A rigorous proof for a Riemann-like sum

For any $x\in[0,1]$ we have $x-\frac{x^3}{6}\leq\sin(x)\leq x$. We have that $$ \lim_{n\to +\infty}\sum_{k=1}^{n}\sin\left(\frac{k}{n}\right)\frac{k}{n^2} = \int_{0}^{1}x\sin(x)\,dx = \sin(1)-\cos(1)\tag{1}$$ since $x\sin(x)$ is a continuous function on $[0,1]$, hence a Riemann-integrable function.
For the same reason $$ \lim_{n\to +\infty}\sum_{k=1}^{n}\sin\left(\frac{k}{n}\right)\frac{k^3}{n^4} = \int_{0}^{1}x^3\sin(x)\,dx = 5\cos(1)-3\sin(1)\tag{2}$$ hence $\sum_{k=1}^{n}\sin\left(\frac{k}{n}\right)\frac{k^3}{6n^6}=O\left(\frac{1}{n^2}\right)$ and we are allowed to simply replace $\sin\left(\frac{k}{n^2}\right)$ with $\frac{k}{n^2}$ in the given sum: the difference of the associated sums is negligible for large values of $n$.

This is similar to Jack D'Aurizio's answer, but I think it might be clearer to use big-O notation.

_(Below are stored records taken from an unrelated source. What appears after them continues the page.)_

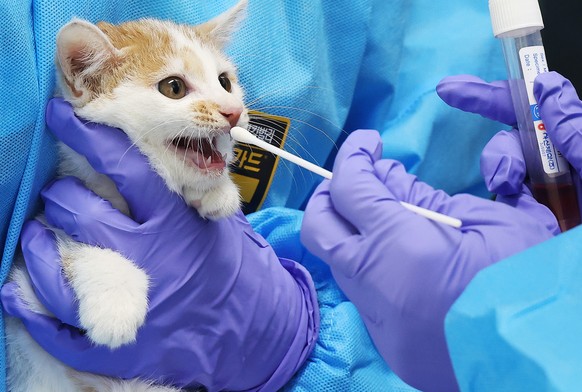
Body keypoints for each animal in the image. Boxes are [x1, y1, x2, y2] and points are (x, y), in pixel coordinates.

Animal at [5, 1, 251, 390]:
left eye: (225, 82)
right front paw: (115, 298)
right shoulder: (27, 285)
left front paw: (216, 192)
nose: (233, 111)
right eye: (174, 87)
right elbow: (66, 239)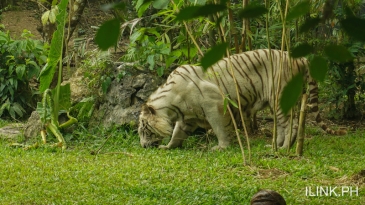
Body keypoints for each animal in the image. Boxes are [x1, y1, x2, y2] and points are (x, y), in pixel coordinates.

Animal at [138, 49, 346, 150]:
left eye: (143, 130)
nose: (143, 146)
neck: (172, 107)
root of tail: (300, 58)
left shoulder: (214, 105)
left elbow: (220, 129)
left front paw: (221, 147)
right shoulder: (186, 119)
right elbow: (177, 134)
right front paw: (167, 147)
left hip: (279, 97)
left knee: (290, 125)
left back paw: (285, 148)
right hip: (277, 102)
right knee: (283, 125)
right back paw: (276, 146)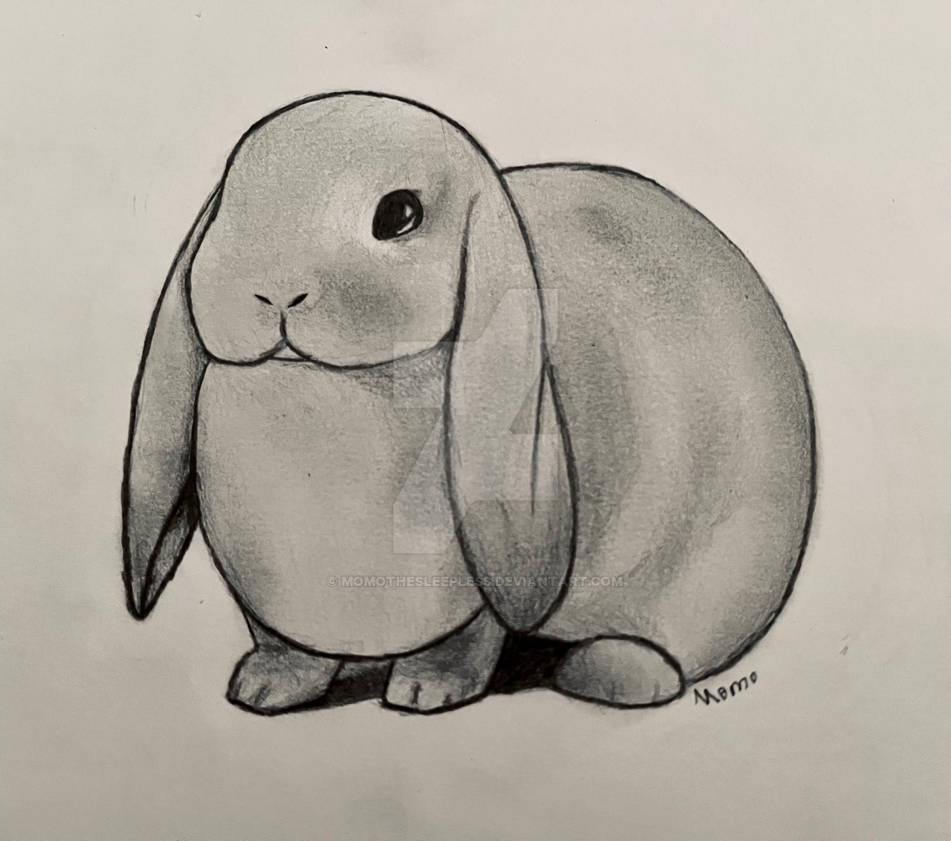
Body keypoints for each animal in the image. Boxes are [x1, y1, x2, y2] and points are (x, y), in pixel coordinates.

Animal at [123, 92, 815, 714]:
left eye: (399, 214)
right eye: (228, 203)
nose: (276, 292)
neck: (328, 391)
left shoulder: (480, 587)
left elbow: (469, 637)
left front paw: (429, 690)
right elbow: (286, 645)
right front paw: (266, 686)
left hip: (723, 572)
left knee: (671, 646)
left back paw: (610, 674)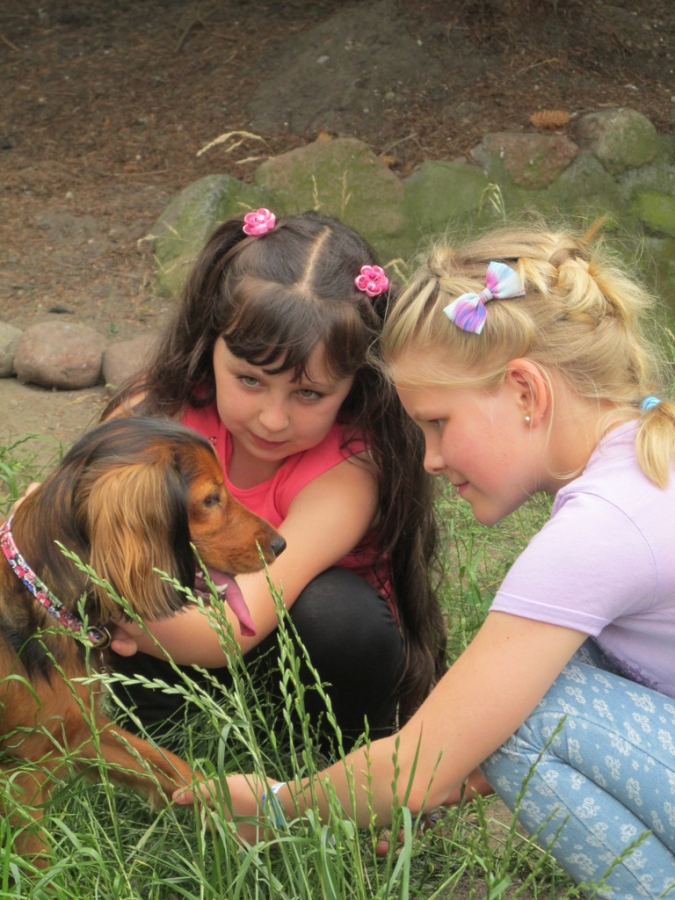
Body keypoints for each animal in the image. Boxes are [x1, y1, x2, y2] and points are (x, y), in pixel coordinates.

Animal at [0, 418, 286, 868]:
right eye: (211, 499)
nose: (280, 544)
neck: (39, 595)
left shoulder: (82, 730)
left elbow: (172, 767)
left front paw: (234, 811)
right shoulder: (21, 775)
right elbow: (40, 864)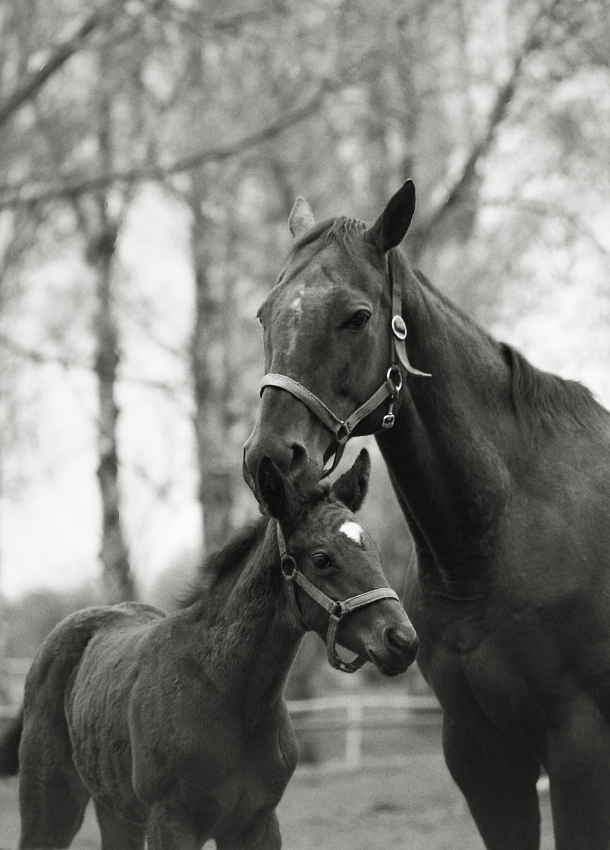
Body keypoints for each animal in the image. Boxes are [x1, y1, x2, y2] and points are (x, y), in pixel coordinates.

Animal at [0, 448, 416, 844]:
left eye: (376, 552)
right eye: (321, 559)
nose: (403, 641)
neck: (232, 697)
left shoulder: (257, 824)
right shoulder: (171, 822)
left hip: (117, 810)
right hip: (51, 803)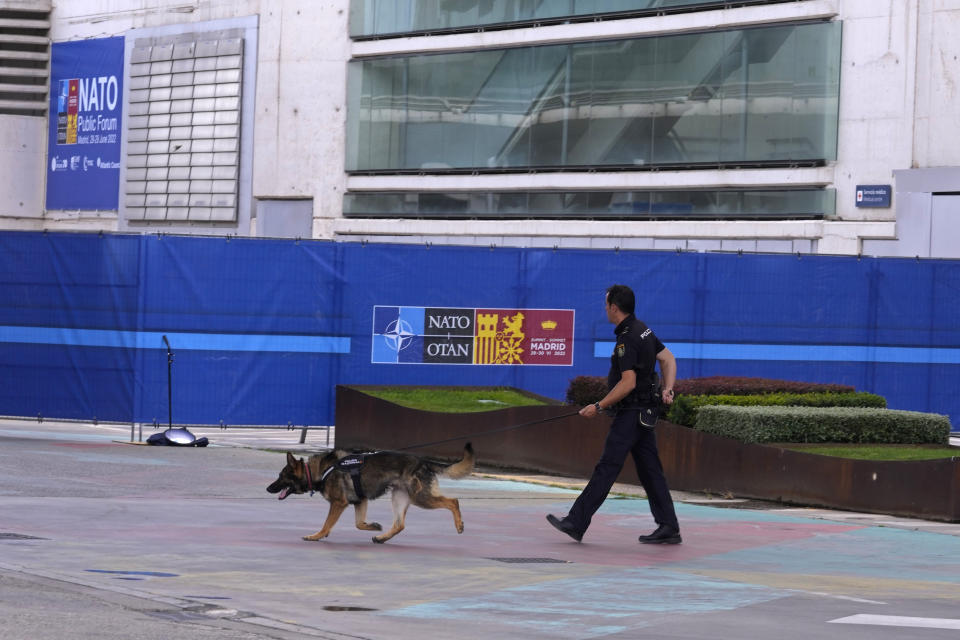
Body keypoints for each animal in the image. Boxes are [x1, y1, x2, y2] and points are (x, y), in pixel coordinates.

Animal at [266, 442, 476, 544]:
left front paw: (315, 536)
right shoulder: (360, 501)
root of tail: (423, 461)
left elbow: (327, 525)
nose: (268, 488)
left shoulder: (339, 503)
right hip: (399, 498)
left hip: (420, 498)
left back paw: (459, 525)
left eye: (281, 476)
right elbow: (359, 524)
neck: (318, 470)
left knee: (453, 501)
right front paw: (373, 526)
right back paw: (381, 538)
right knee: (399, 524)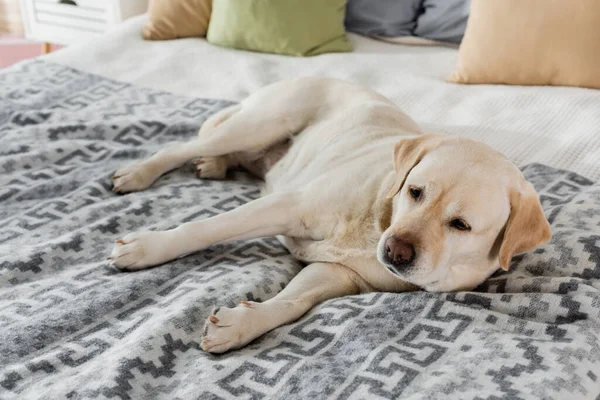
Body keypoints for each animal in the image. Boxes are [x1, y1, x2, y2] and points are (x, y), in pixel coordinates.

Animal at [106, 78, 548, 354]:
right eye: (414, 191)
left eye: (461, 225)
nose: (396, 251)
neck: (379, 218)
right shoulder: (288, 206)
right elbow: (203, 228)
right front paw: (147, 247)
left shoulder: (338, 273)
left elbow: (293, 301)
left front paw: (242, 324)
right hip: (259, 123)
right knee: (180, 147)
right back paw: (139, 172)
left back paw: (214, 165)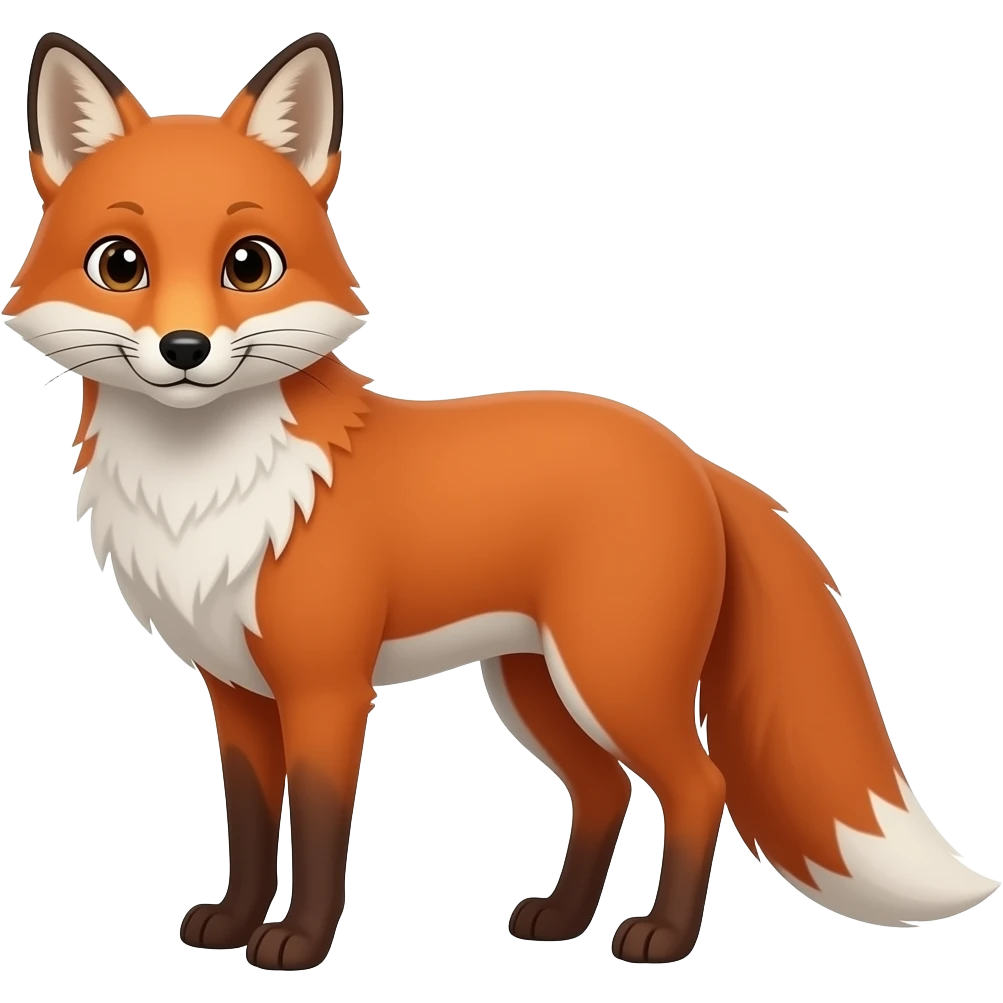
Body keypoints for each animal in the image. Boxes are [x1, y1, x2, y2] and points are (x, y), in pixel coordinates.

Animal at [4, 29, 999, 972]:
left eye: (249, 265)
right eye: (120, 264)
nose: (184, 349)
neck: (207, 490)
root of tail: (691, 456)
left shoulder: (328, 687)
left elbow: (319, 829)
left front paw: (299, 943)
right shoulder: (236, 692)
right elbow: (248, 823)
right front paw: (234, 922)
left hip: (611, 677)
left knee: (698, 784)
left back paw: (661, 937)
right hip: (536, 683)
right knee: (604, 789)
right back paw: (560, 918)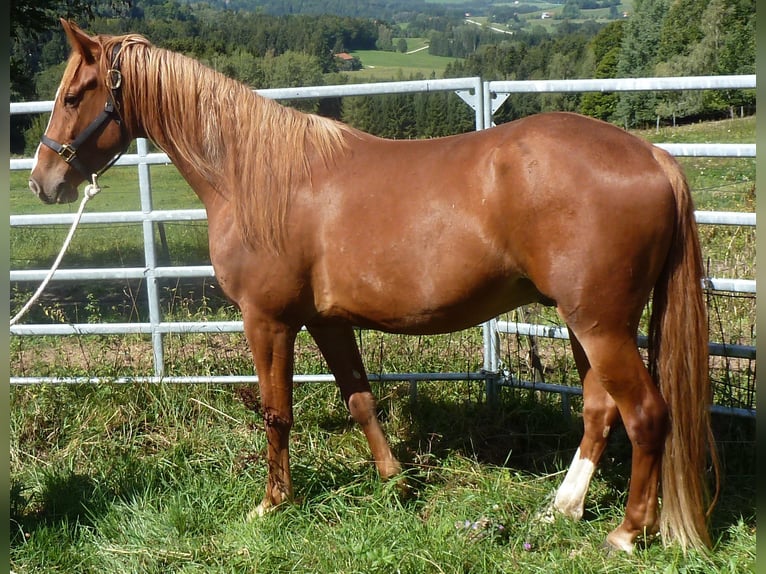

Here we can use that $\sin(x)=x+O\!\left(x^3\right)$: $$ \begin{align} \lim_{n\to\infty}\sum_{k=1}^n\sin\left(\frac{k}{n}\right)\sin\left(\frac{k}{n^2}\right) &=\lim_{n\to\infty}\sum_{k=1}^n\sin\left(\frac{k}{n}\right)\left(\frac{k}{n^2}+O\left(\frac{k^3}{n^6}\right)\right)\\ &=\lim_{n\to\infty}\sum_{k=1}^n\sin\left(\frac{k}{n}\right)\frac{k}{n}\frac1n+\lim_{n\to\infty}O\left(\frac1{n^2}\sum_{k=1}^n\sin\left(\frac{k}{n}\right)\frac{k^3}{n^3}\frac1n\right)\\ &=\int_0^1\sin(x)\,x\,\mathrm{d}x+\lim_{n\to\infty}O\!\left(\frac1{n^2}\right)\int_0^1\sin(x)\,x^3\,\mathrm{d}x\\[3pt] &=\int_0^1\sin(x)\,x\,\mathrm{d}x\\[3pt] &=-\cos(1)+\int_0^1\cos(x)\,\mathrm{d}x\\[9pt] &=\sin(1)-\cos(1) \end{align} $$